Updated 2/11/2023 at 8:00 a.m. ET
The way we’re often taught to think about history as children is a linear progression. Bad things happen in the past, and then we move on.
But that’s not exactly true. Things rarely happen the exact same way twice, but systems of oppression have a way of cycling through time.
It’s easy to see what I’m talking about today. We no longer have the legal system of chattel slavery in the United States, but it’s hard to hear stories of Black women giving birth in shackles without evoking the horrors of slavery.
We can’t break these cycles without knowing they exist. Which is why knowing our history is so valuable. As we head into this Black History month, it’s never been more important to hold onto our history, especially as the right does its best to claw it out of our collective conscience.
Now, I’m sure you’re all expecting a rant about Governor Ron De Santis, but frankly, he’s gotten enough of our time. I want to talk about why we need to continue talking about our real history.

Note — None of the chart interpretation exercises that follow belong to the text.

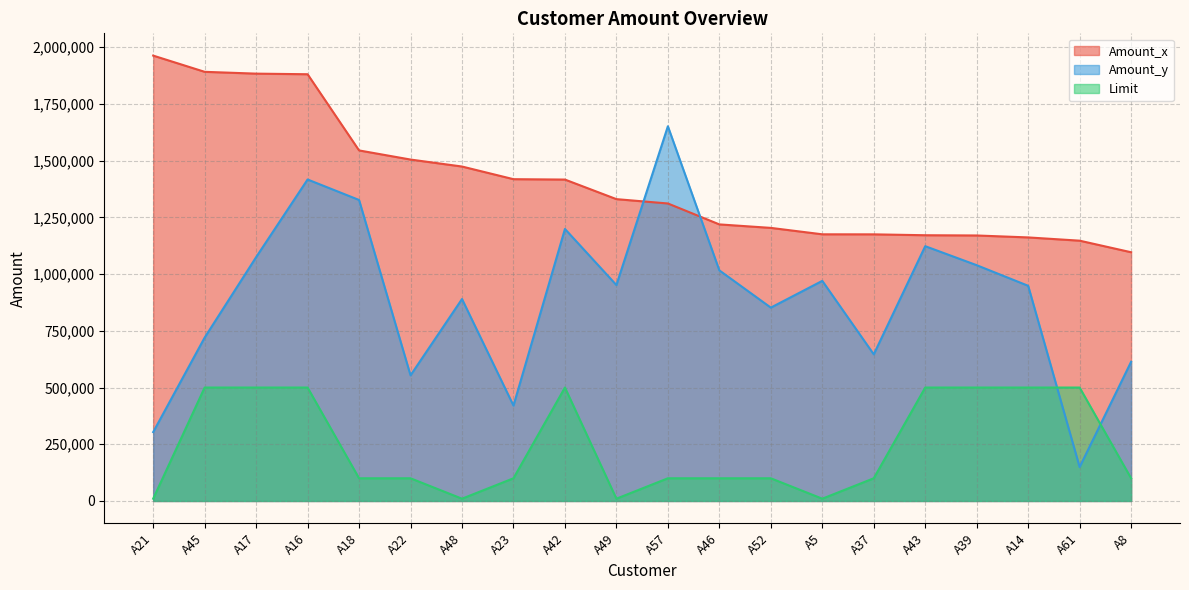

What is the label of the 1st point from the left?

A21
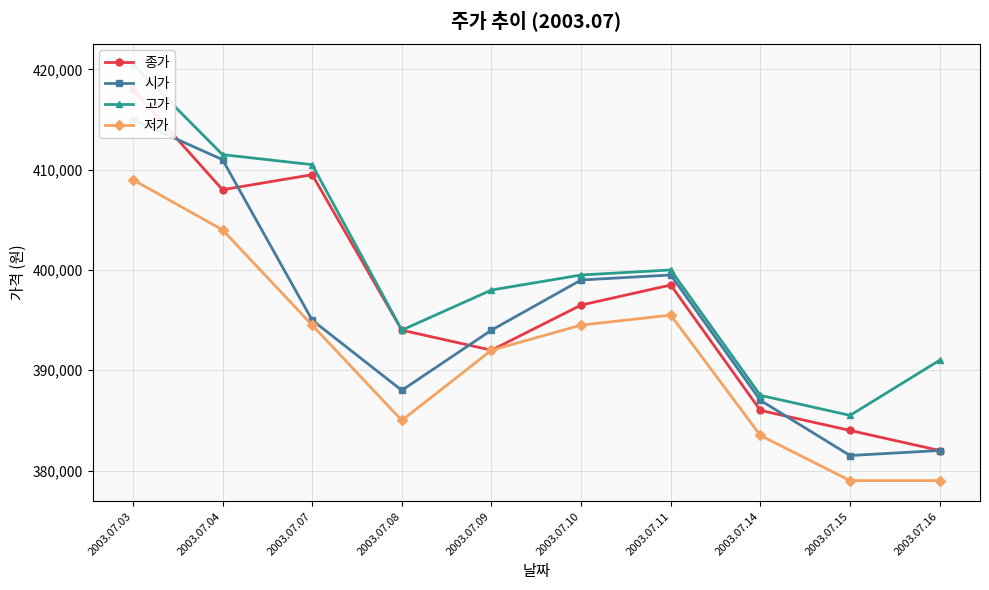

How many data points in 시가 are less than 395000?

5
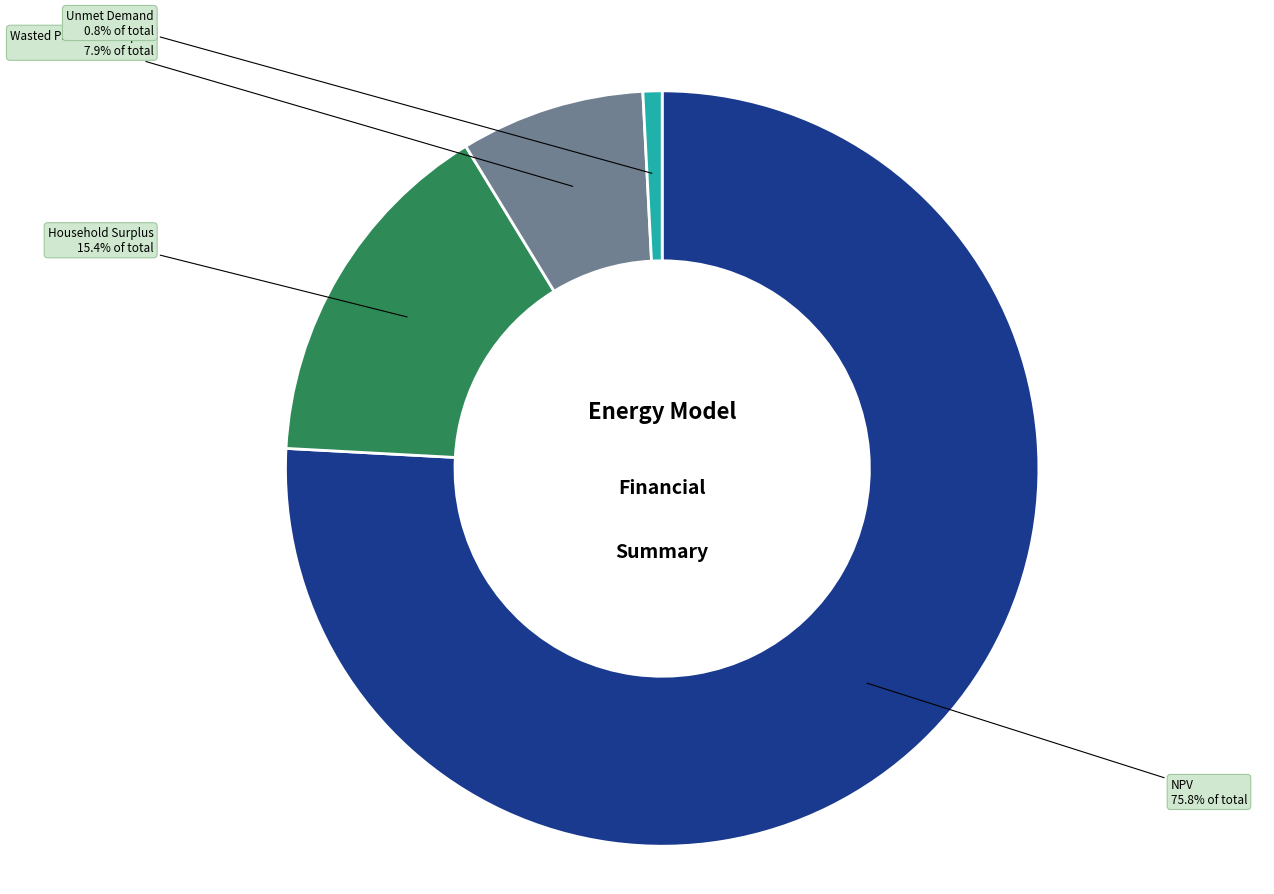

To the nearest percent, what is the difference between the largest and smallest slice percentages?

75%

If all you learn about Black History was that Martin Luther King Jr. wanted a “colorblind” society, it’s easy to buy into a pull yourself up by your bootstraps mentality. Who needs affirmative action if we live in a “colorblind” world, right?
If you don’t learn about queer Black figures like James Baldwin, you might struggle to understand the link between LGBTQ+ rights and the broader fight for Black liberation.
If we don’t learn about Black labor leaders like Hattie Canty, it’s hard to envision a world where people don’t have to suffer through inhumane working conditions.
And if you never learned about Angela Davis, you’d lack context for the state-sanctioned violence we live with on a daily basis.
People want us to forget our history because it holds the key to our liberation. We can see what’s worked and what hasn’t and how we ultimately win.
So consider this a call to arms. Don’t let these lessons die. Pick up a copy of Notes of a Native Son by Baldwin. Talk to your children and neighbors about the civil rights movement, slavery, and redlining. Demand answers for why our unvarnished history isn’t worth including in the winding arc of this country’s story.
We must fight to preserve our history like our lives are on the line because they are.